§ Work instructions
Return every line of the listing below unchanged and in the same order.

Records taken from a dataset
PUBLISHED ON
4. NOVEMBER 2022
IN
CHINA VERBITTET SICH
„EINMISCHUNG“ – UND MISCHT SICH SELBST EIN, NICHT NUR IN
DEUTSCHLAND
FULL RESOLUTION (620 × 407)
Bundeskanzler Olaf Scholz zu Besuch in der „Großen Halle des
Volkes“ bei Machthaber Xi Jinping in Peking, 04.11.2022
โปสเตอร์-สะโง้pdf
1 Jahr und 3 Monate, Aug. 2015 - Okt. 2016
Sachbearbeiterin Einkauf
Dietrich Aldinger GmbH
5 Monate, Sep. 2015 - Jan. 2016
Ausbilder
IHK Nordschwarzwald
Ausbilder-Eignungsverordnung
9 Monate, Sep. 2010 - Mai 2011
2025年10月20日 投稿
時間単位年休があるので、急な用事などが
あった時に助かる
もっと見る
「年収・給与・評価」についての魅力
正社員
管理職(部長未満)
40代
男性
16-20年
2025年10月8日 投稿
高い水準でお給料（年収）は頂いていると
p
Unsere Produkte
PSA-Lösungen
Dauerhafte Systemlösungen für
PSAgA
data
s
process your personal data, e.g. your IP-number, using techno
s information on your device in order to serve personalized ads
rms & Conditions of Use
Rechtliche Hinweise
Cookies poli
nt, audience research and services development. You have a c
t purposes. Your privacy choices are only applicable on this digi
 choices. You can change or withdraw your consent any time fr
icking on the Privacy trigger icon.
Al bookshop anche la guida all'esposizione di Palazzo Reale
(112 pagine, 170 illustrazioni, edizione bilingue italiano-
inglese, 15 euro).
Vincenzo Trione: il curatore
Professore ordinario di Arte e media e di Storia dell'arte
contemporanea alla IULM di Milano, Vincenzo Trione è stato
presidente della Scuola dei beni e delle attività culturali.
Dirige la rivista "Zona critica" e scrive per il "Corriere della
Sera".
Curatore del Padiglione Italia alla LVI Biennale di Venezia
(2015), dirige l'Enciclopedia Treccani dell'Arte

§ Answer box
PUBLISHED ON
4. NOVEMBER 2022
IN
CHINA VERBITTET SICH
„EINMISCHUNG“ – UND MISCHT SICH SELBST EIN, NICHT NUR IN
DEUTSCHLAND
FULL RESOLUTION (620 × 407)
Bundeskanzler Olaf Scholz zu Besuch in der „Großen Halle des
Volkes“ bei Machthaber Xi Jinping in Peking, 04.11.2022
โปสเตอร์-สะโง้pdf
1 Jahr und 3 Monate, Aug. 2015 - Okt. 2016
Sachbearbeiterin Einkauf
Dietrich Aldinger GmbH
5 Monate, Sep. 2015 - Jan. 2016
Ausbilder
IHK Nordschwarzwald
Ausbilder-Eignungsverordnung
9 Monate, Sep. 2010 - Mai 2011
2025年10月20日 投稿
時間単位年休があるので、急な用事などが
あった時に助かる
もっと見る
「年収・給与・評価」についての魅力
正社員
管理職(部長未満)
40代
男性
16-20年
2025年10月8日 投稿
高い水準でお給料（年収）は頂いていると
p
Unsere Produkte
PSA-Lösungen
Dauerhafte Systemlösungen für
PSAgA
data
s
process your personal data, e.g. your IP-number, using techno
s information on your device in order to serve personalized ads
rms & Conditions of Use
Rechtliche Hinweise
Cookies poli
nt, audience research and services development. You have a c
t purposes. Your privacy choices are only applicable on this digi
 choices. You can change or withdraw your consent any time fr
icking on the Privacy trigger icon.
Al bookshop anche la guida all'esposizione di Palazzo Reale
(112 pagine, 170 illustrazioni, edizione bilingue italiano-
inglese, 15 euro).
Vincenzo Trione: il curatore
Professore ordinario di Arte e media e di Storia dell'arte
contemporanea alla IULM di Milano, Vincenzo Trione è stato
presidente della Scuola dei beni e delle attività culturali.
Dirige la rivista "Zona critica" e scrive per il "Corriere della
Sera".
Curatore del Padiglione Italia alla LVI Biennale di Venezia
(2015), dirige l'Enciclopedia Treccani dell'Arte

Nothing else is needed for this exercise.